The theoretical basis for each of the instruments is described elsewhere [6].

For the 2004 facility and district survey, which was conducted as part of a RHIS situational analysis, all six regions of the country were identified and two districts from each region (n = 12) were selected (Arua, Bugiri, Bundibugyo, Gulu, Keyniojo, Kamuli, Kumi, Luwero, Masindi, Mbarara, Mubende, and Rukungiri). The decision of which districts to be included in the study was made by officials at the Ministry of Health. Therefore, the selection of districts is purposive and not random. However, facilities in each selected district were randomly selected using Lot Quality Assurance Sampling (LQAS) methods. The sampling plan called for ten health facilities in each district to be visited: two health center II, four health center III and four health center IV facilities. Despite transportation problems and security concerns, 110 facilities were successfully interviewed (27 health center II, 48 health center III and 26 health center IV facilities), yielding a response rate of 92 percent.

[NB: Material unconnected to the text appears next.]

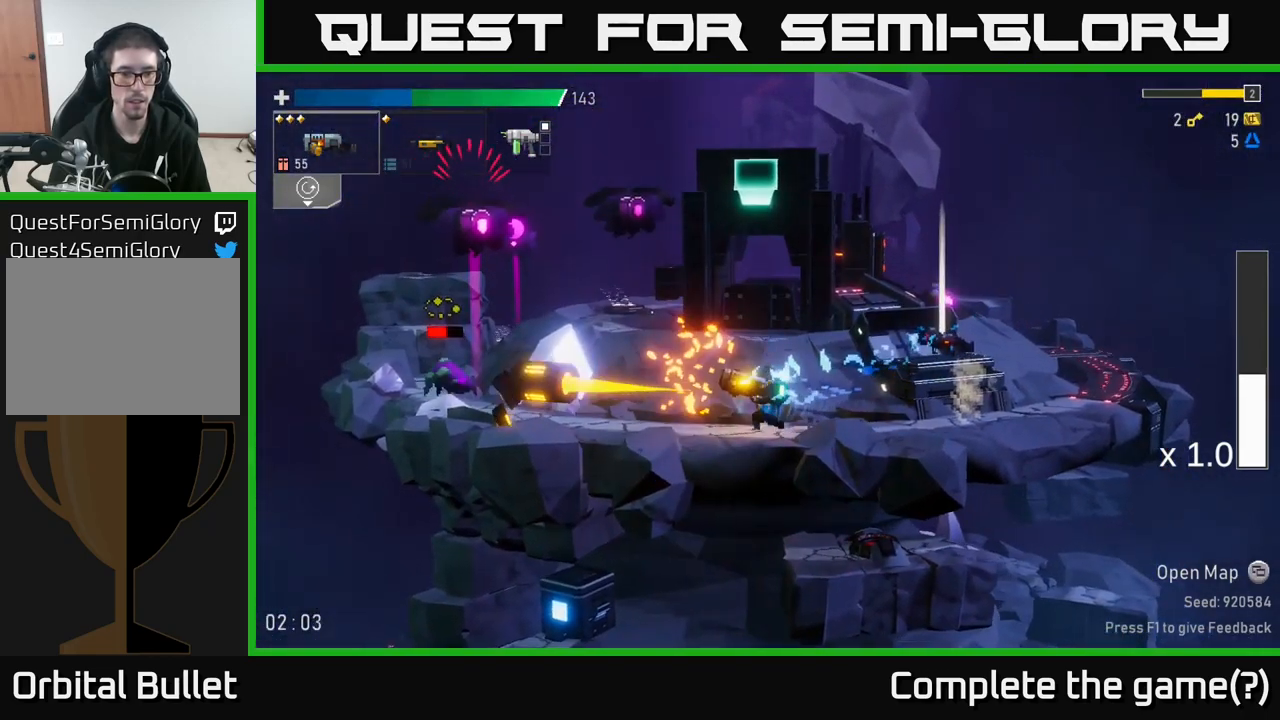
{"buttons": ["R2"], "left_stick": "center", "right_stick": "center", "events": [[167, "A", "down"], [167, "left_stick", "center"], [350, "A", "up"], [467, "R2", "down"]]}
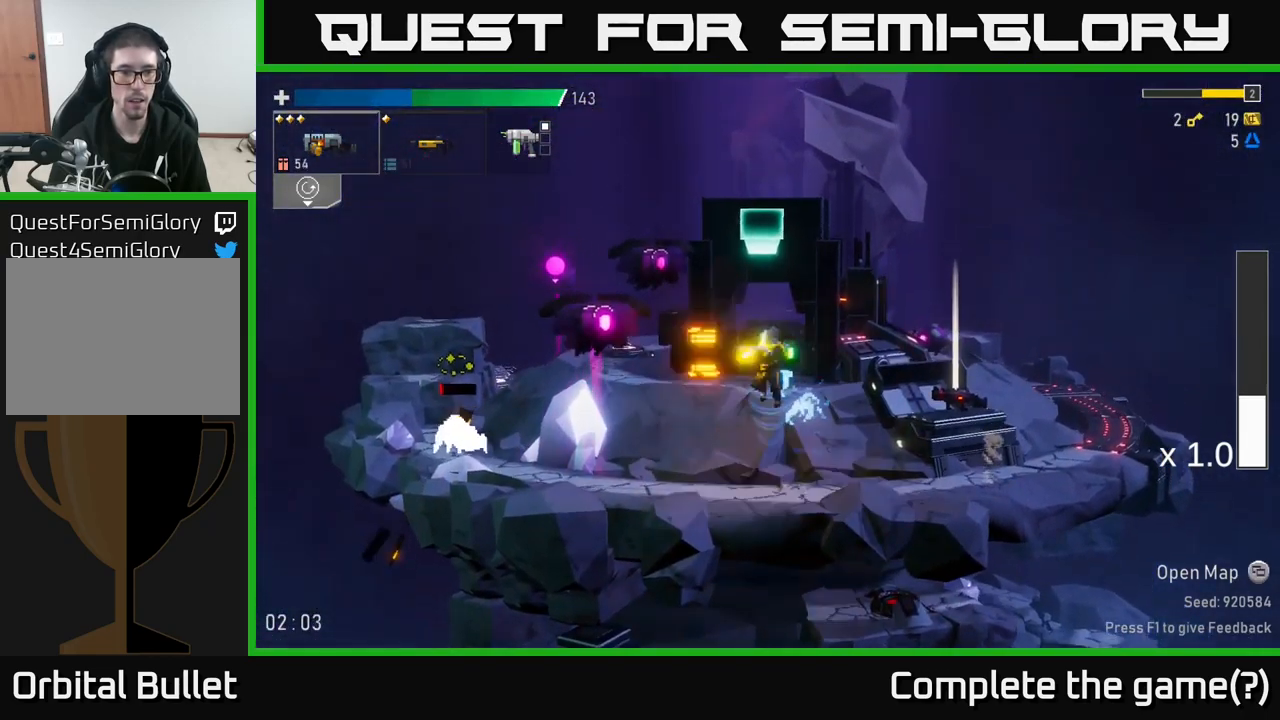
{"buttons": [], "left_stick": "center", "right_stick": "center", "events": [[83, "R2", "up"], [350, "R2", "down"], [450, "R2", "up"]]}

In 2007, the sampling plan called for revisiting all health care facilities surveyed in 2004. Of the 110 facilities surveyed in 2004,100 facilities were successfully re-interviewed, and ten facilities in which staff were unavailable were replaced by near-by facilities. Power calculations suggest that the sample size is adequate to conduct multiple regressions analyses with 25 or less independent variables [19,20].

For the self-administered organizational and behavioral assessment tool, the questionnaire was administered to one health worker (the facility in-charge) per facility in 2004 (n = 110). In 2007, the questionnaire was administered to as many as two health workers per facility in an effort to collect data from a wider variety of staff (n = 197).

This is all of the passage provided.